The second significant event in the US over the past week is Trump’s ongoing effort to shrink important national security agencies. Trump spread an executive branchwide hiring freeze for federal civilian personnel, first included in his Jan. 20 executive order, through July 15, 2025. The government also restored provisions that would make it simpler to dismiss thousands of civil servants.
Secretary of State Marco Rubio unveiled proposals for a wholesale reorganization of US diplomatic establishments after the abolition of the US Agency for International Development. The Pentagon may face up to 200,000 redundancies from a civilian staff of 750,000 by Elon Musk’s Department of Government Efficiency, as chaos and in-fighting have created what one ex-senior Pentagon spokesperson described as a total mess.
The central narrative in Trump’s national security strategy persists as follows: increased spending and investment in the military and slashing the institutions of development and diplomacy. In contrast with the unveiling of drastic reductions at the State Department, the president proposed a $1 trillion security budget for 2026 that represents a growth of about 12%.

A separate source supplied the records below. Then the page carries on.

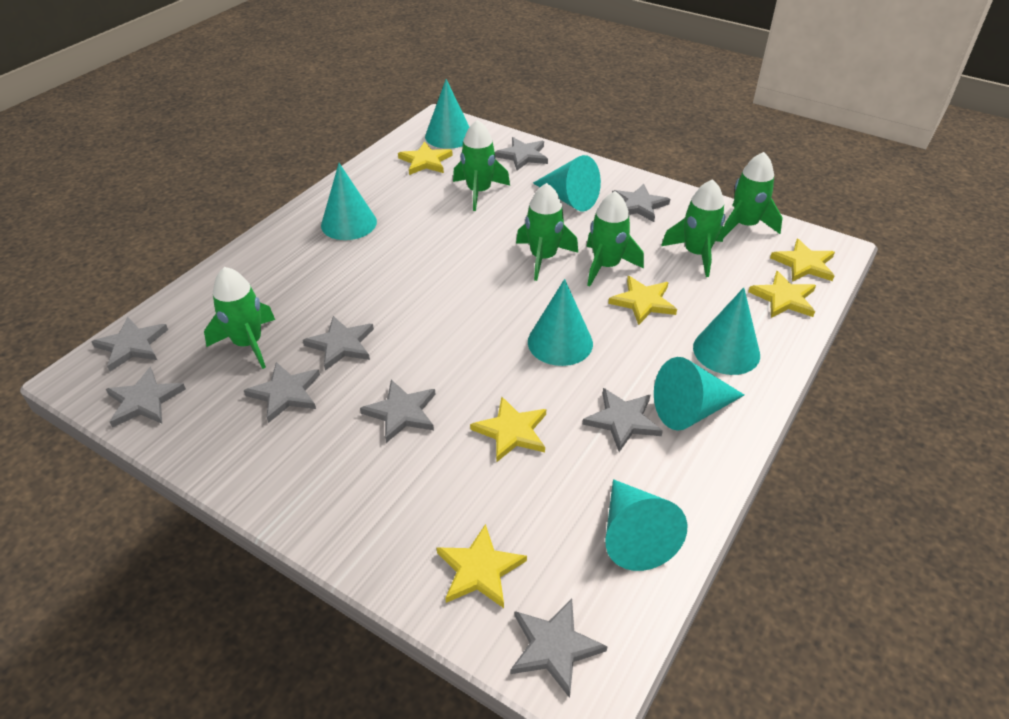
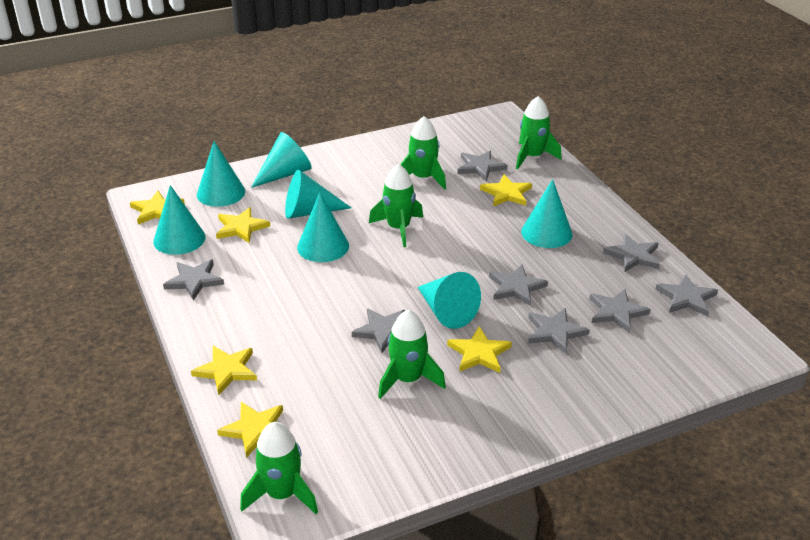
green rocket: [204,267,275,369] [453,120,510,211] [516,183,578,281] [586,191,644,286] [661,179,726,277] [723,152,783,238] = 6 -> [240,422,318,514] [369,164,423,247] [378,309,446,399] [400,116,446,190] [516,96,561,169] = 5
grey star: [91,317,168,371] [106,367,186,428] [244,362,320,423] [303,316,374,371] [360,380,436,443] [495,137,548,170] [511,599,608,698] [583,388,663,452] [612,184,670,222] = 9 -> [163,260,224,301] [352,308,405,354] [458,150,507,182] [489,264,548,306] [528,308,589,354] [589,289,651,333] [603,234,660,272] [656,274,718,316] = 8

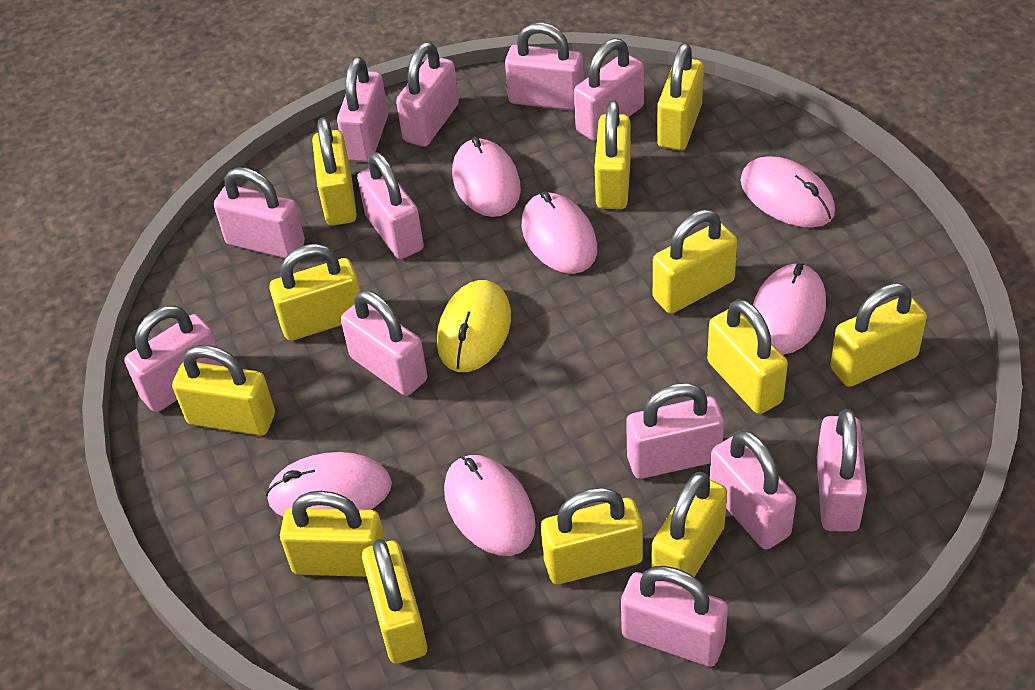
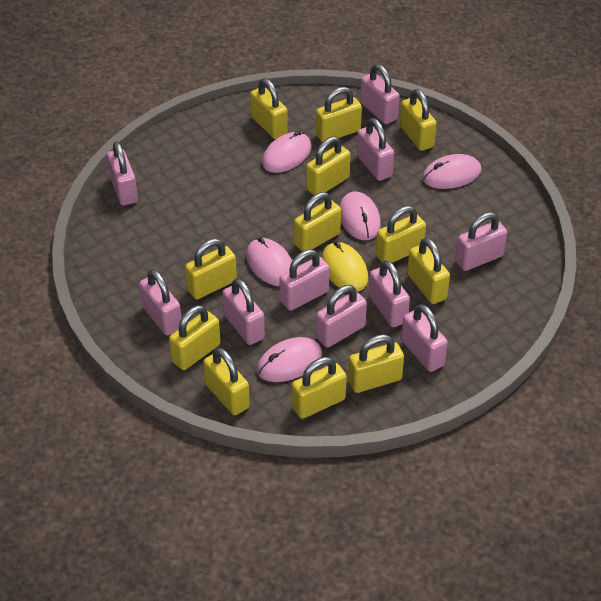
pink mouse: [266,452,392,517] [444,455,536,556] [452,137,521,217] [522,191,597,274] [740,156,835,228] [753,263,826,355] = 6 -> [246,238,292,286] [257,337,322,382] [262,131,312,173] [339,192,381,240] [422,154,482,189] = 5
pink padlock: [124,305,224,412] [214,167,305,258] [337,57,388,162] [341,290,428,396] [357,152,424,259] [396,42,459,147] [505,22,584,111] [574,38,644,141] [621,566,728,667] [626,382,724,479] [710,430,796,549] [816,409,867,532] = 12 -> [107,141,138,206] [139,269,181,336] [222,278,265,345] [279,249,330,311] [316,285,367,348] [357,118,394,181] [360,64,400,124] [369,260,410,327] [401,304,448,372] [455,212,507,271] = 10

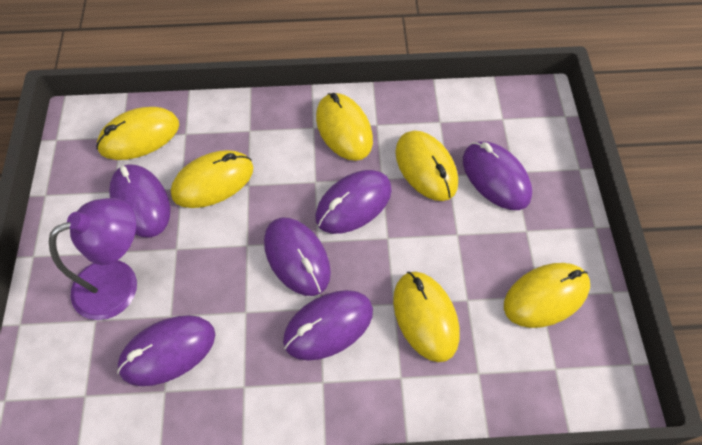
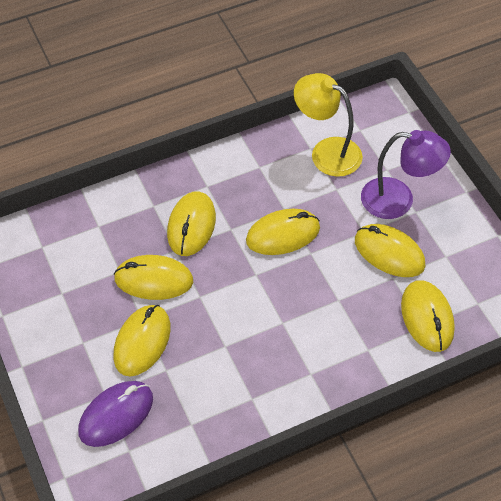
purple mouse: [109,164,170,238] [117,315,215,386] [264,217,331,296] [283,290,373,361] [315,170,392,234] [463,141,532,210] = 6 -> [78,381,153,447] = 1
yellow lamp: none = 0 -> [294,73,363,177] = 1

Measures to reconcile Israel and Hamas persist as Qatari and Egyptian negotiators put forth new concepts on how to halt the war. Hamas dismissed an Israeli offer most recently made where 10 captives would be set free for a 45-day truce. Certain negotiators have indicated that Hamas would agree to sign a long-term ceasefire with Israel under which it would suspend all military activity and transfer the administration of Gaza to an autonomous body of Palestinian technocrats, as proposed by Egypt for postwar management of the coastal region.
Overall, the Israeli-Palestinian front continues to be the most intractable and most troublesome obstacle to making improvements in the Middle East. Without a definitive game strategy to finish the war, return captives to their homes, and enhance the quality of life for the 2 million Palestinians living in Gaza, the broader aspirations of the Trump government for the Middle East will persist in encountering constraints.